Tally the lines below that contain the string "data", treating uppercase and lowercase as distinct, and reply with the number alone.

Content starts

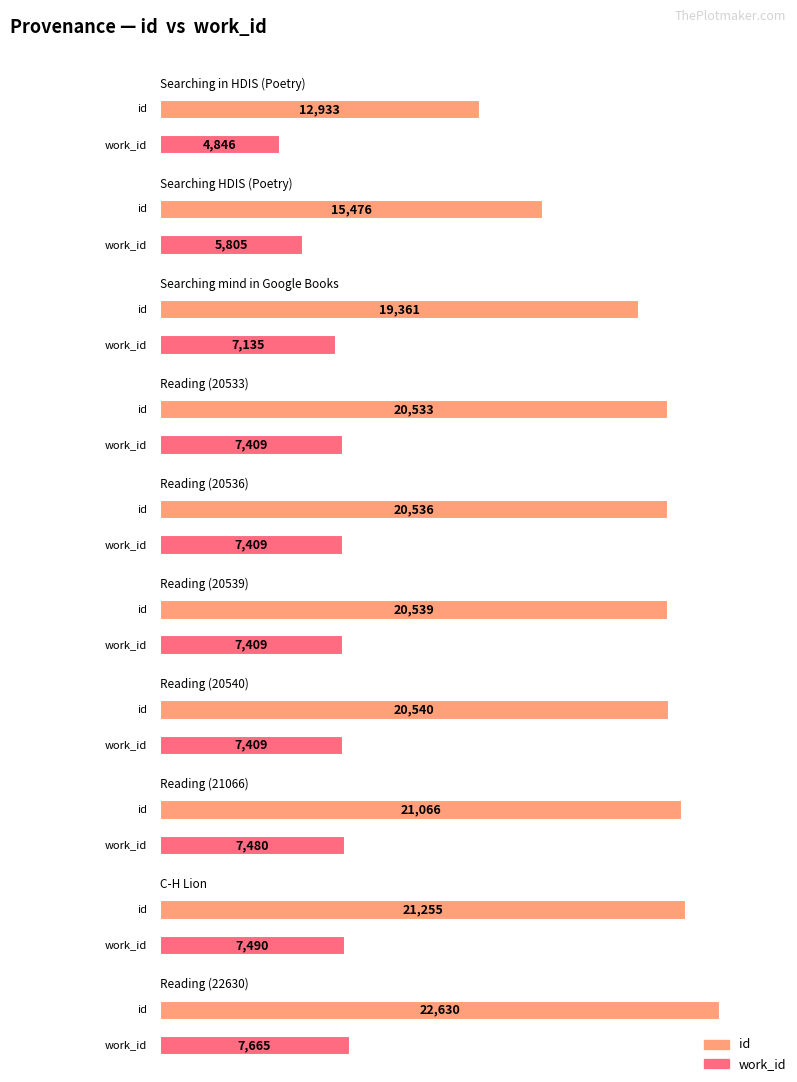

How many bars are there in each group?

2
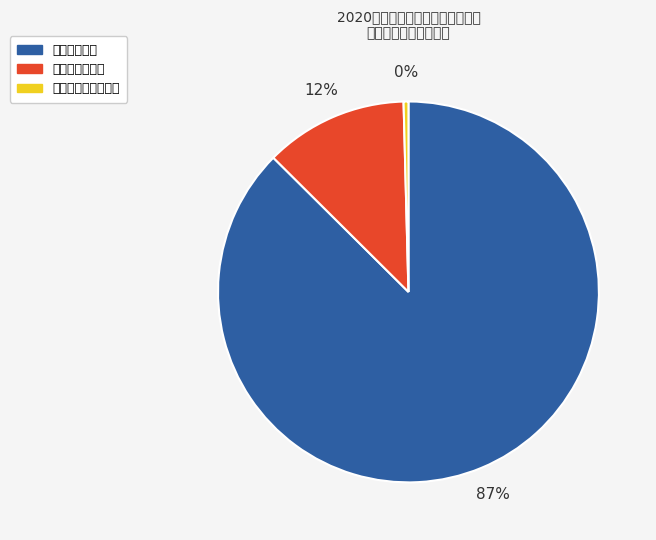

Does any single category account for the majority?

Yes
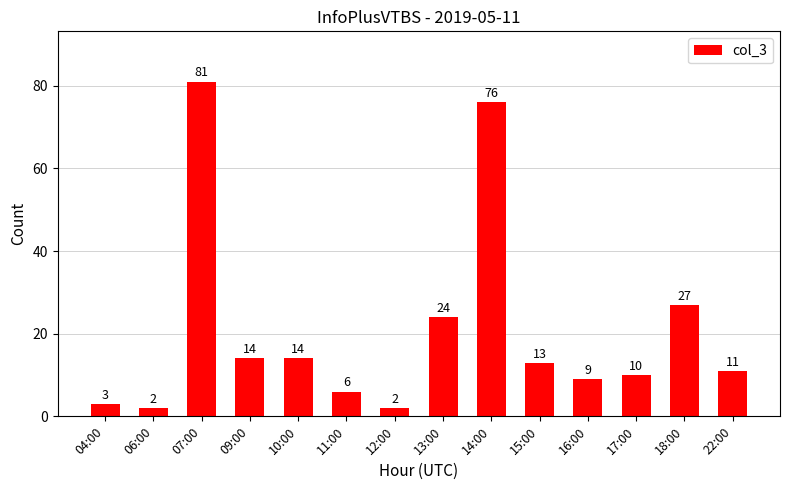

Count the number of data series in this chart.

1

Content ends

» Solved exercise:
1